_Brief_. Swap "EVENTOS" for "AGENDA" throughout the extracted text of every item below, and change nothing else. Give only the extracted text back, without the pictures.
Dataset excerpts Block Start
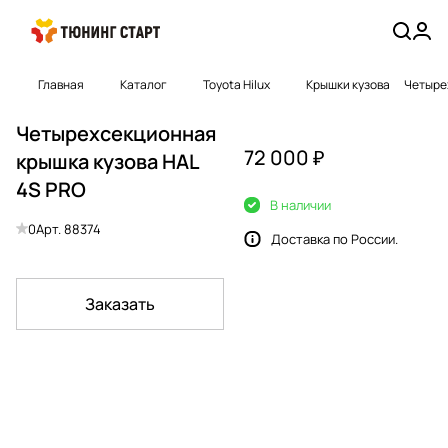
Главная
Каталог
Toyota Hilux
Крышки кузова
Четыре
Четырехсекционная
72 000 ₽
крышка кузова HAL
4S PRO
В наличии
0
Арт.
88374
Доставка по России.
Заказать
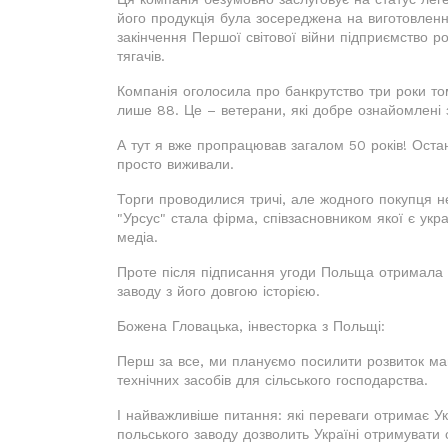
його продукція була зосереджена на виготовленн
закінчення Першої світової війни підприємство р
тягачів.
Компанія оголосила про банкрутство три роки том
лише 88. Це – ветерани, які добре ознайомлені 
А тут я вже пропрацював загалом 50 років! Оста
просто виживали.
Торги проводилися тричі, але жодного покупця н
"Урсус" стала фірма, співзасновником якої є укр
медіа.
Проте після підписання угоди Польща отримала но
заводу з його довгою історією.
Божена Гловацька, інвесторка з Польщі:
Перш за все, ми плануємо посилити розвиток ма
технічних засобів для сільського господарства.
І найважливіше питання: які переваги отримає Ук
польського заводу дозволить Україні отримувати 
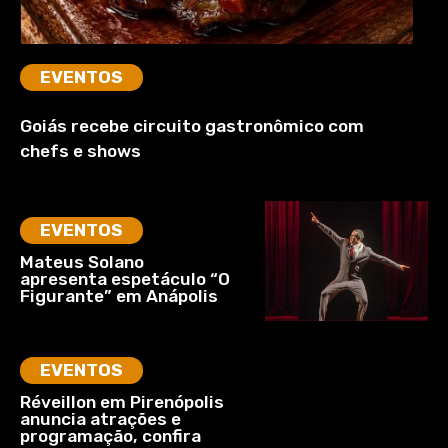
EVENTOS
Goiás recebe circuito gastronômico com
chefs e shows
EVENTOS
Mateus Solano
apresenta espetáculo “O
Figurante” em Anápolis
EVENTOS
Réveillon em Pirenópolis
anuncia atrações e
programação, confira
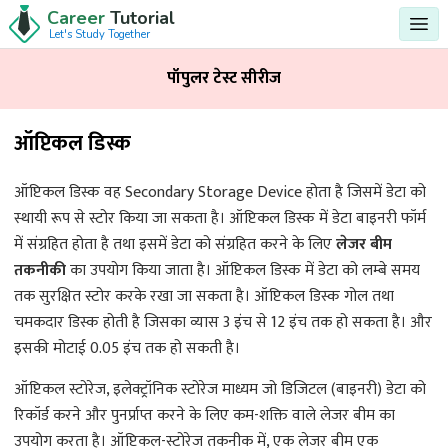
Career
Tutorial
Let's Study Together
पॉपुलर टेस्ट सीरीज
ऑप्टिकल डिस्क
ऑप्टिकल डिस्क वह Secondary Storage Device होता है जिसमें डेटा को
स्थायी रूप से स्टोर किया जा सकता है। ऑप्टिकल डिस्क में डेटा बाइनरी फॉर्म
में संग्रहित होता है तथा इसमें डेटा को संग्रहित करने के लिए
लेजर बीम
तकनीकी
का उपयोग किया जाता है। ऑप्टिकल डिस्क में डेटा को लम्बे समय
तक सुरक्षित स्टोर करके रखा जा सकता है। ऑप्टिकल डिस्क गोल तथा
चमकदार डिस्क होती है जिसका व्यास 3 इंच से 12 इंच तक हो सकता है। और
इसकी मोटाई 0.05 इंच तक हो सकती है।
ऑप्टिकल स्टोरेज, इलेक्ट्रॉनिक स्टोरेज माध्यम जो डिजिटल (बाइनरी) डेटा को
रिकॉर्ड करने और पुनर्प्राप्त करने के लिए कम-शक्ति वाले लेजर बीम का
उपयोग करता है। ऑप्टिकल-स्टोरेज तकनीक में, एक लेजर बीम एक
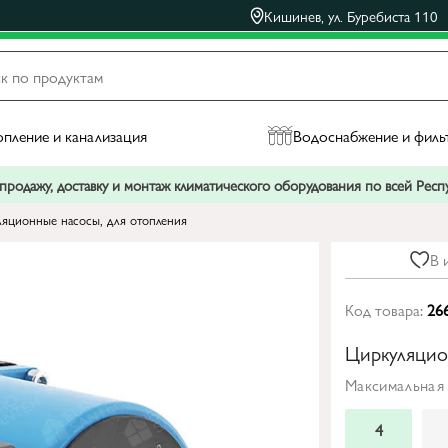
Кишинев, ул. Буребиста 110
пление и канализация
Водоснабжение и филь
родажу, доставку и монтаж климатического оборудования по всей Рес
яционные насосы, для отопления
В 
Код товара:
26
Циркуляцио
Максимальная 
4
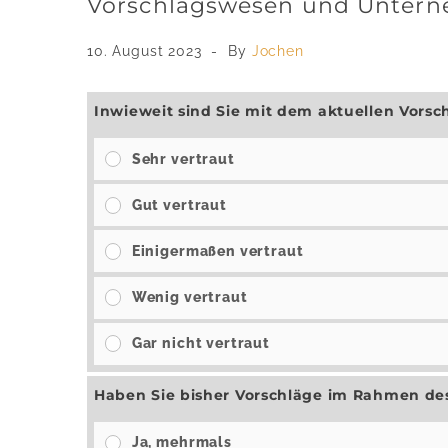
Vorschlagswesen und Untern
10. August 2023
By
Jochen
Inwieweit sind Sie mit dem aktuellen Vors
Sehr vertraut
Gut vertraut
Einigermaßen vertraut
Wenig vertraut
Gar nicht vertraut
Haben Sie bisher Vorschläge im Rahmen de
Ja, mehrmals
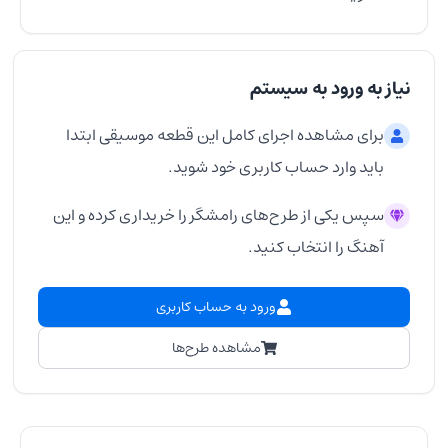
نیاز به ورود به سیستم
برای مشاهده اجرای کامل این قطعه موسیقی ابتدا
باید وارد حساب کاربری خود شوید.
سپس یکی از طرح‌های رامشگر را خریداری کرده و این
آهنگ را انتخاب کنید.
ورود به حساب کاربری
مشاهده طرح‌ها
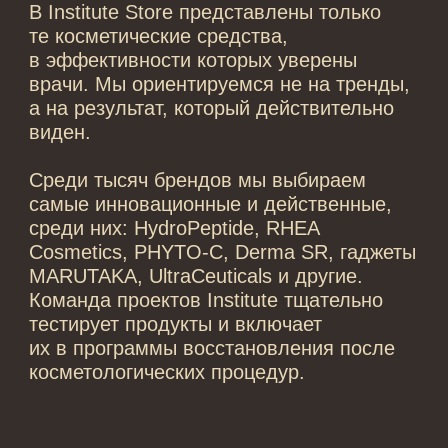
Средства для укладки
Клиентам
Система лояльности
Доставка и самовывоз
Оплата и возврат
Согласие на обработку
персональных данных
Политика
конфиденциальности
Договор оферта
Реквизиты и контакты
Подписаться
E-mail
→
Отправляя адрес электронной почты
вы соглашаетесь с политикой в отношении
обработки персональных данных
Dataset excerpts Block End
_Solution to the exercise_.
Главная
Каталог
Toyota Hilux
Крышки кузова
Четыре
Четырехсекционная
72 000 ₽
крышка кузова HAL
4S PRO
В наличии
0
Арт.
88374
Доставка по России.
Заказать
його продукція була зосереджена на виготовленн
закінчення Першої світової війни підприємство р
тягачів.
Компанія оголосила про банкрутство три роки том
лише 88. Це – ветерани, які добре ознайомлені 
А тут я вже пропрацював загалом 50 років! Оста
просто виживали.
Торги проводилися тричі, але жодного покупця н
"Урсус" стала фірма, співзасновником якої є укр
медіа.
Проте після підписання угоди Польща отримала но
заводу з його довгою історією.
Божена Гловацька, інвесторка з Польщі:
Перш за все, ми плануємо посилити розвиток ма
технічних засобів для сільського господарства.
І найважливіше питання: які переваги отримає Ук
польського заводу дозволить Україні отримувати 
AGENDA
Goiás recebe circuito gastronômico com
chefs e shows
AGENDA
Mateus Solano
apresenta espetáculo “O
Figurante” em Anápolis
AGENDA
Réveillon em Pirenópolis
anuncia atrações e
programação, confira
Career
Tutorial
Let's Study Together
पॉपुलर टेस्ट सीरीज
ऑप्टिकल डिस्क
ऑप्टिकल डिस्क वह Secondary Storage Device होता है जिसमें डेटा को
स्थायी रूप से स्टोर किया जा सकता है। ऑप्टिकल डिस्क में डेटा बाइनरी फॉर्म
में संग्रहित होता है तथा इसमें डेटा को संग्रहित करने के लिए
लेजर बीम
तकनीकी
का उपयोग किया जाता है। ऑप्टिकल डिस्क में डेटा को लम्बे समय
तक सुरक्षित स्टोर करके रखा जा सकता है। ऑप्टिकल डिस्क गोल तथा
चमकदार डिस्क होती है जिसका व्यास 3 इंच से 12 इंच तक हो सकता है। और
इसकी मोटाई 0.05 इंच तक हो सकती है।
ऑप्टिकल स्टोरेज, इलेक्ट्रॉनिक स्टोरेज माध्यम जो डिजिटल (बाइनरी) डेटा को
रिकॉर्ड करने और पुनर्प्राप्त करने के लिए कम-शक्ति वाले लेजर बीम का
उपयोग करता है। ऑप्टिकल-स्टोरेज तकनीक में, एक लेजर बीम एक
Кишинев, ул. Буребиста 110
пление и канализация
Водоснабжение и филь
родажу, доставку и монтаж климатического оборудования по всей Рес
яционные насосы, для отопления
В 
Код товара:
26
Циркуляцио
Максимальная 
4
Vorschlagswesen und Untern
10. August 2023
By
Jochen
Inwieweit sind Sie mit dem aktuellen Vors
Sehr vertraut
Gut vertraut
Einigermaßen vertraut
Wenig vertraut
Gar nicht vertraut
Haben Sie bisher Vorschläge im Rahmen de
Ja, mehrmals
نیاز به ورود به سیستم
برای مشاهده اجرای کامل این قطعه موسیقی ابتدا
باید وارد حساب کاربری خود شوید.
سپس یکی از طرح‌های رامشگر را خریداری کرده و این
آهنگ را انتخاب کنید.
ورود به حساب کاربری
مشاهده طرح‌ها
Средства для укладки
Клиентам
Система лояльности
Доставка и самовывоз
Оплата и возврат
Согласие на обработку
персональных данных
Политика
конфиденциальности
Договор оферта
Реквизиты и контакты
Подписаться
E-mail
→
Отправляя адрес электронной почты
вы соглашаетесь с политикой в отношении
обработки персональных данных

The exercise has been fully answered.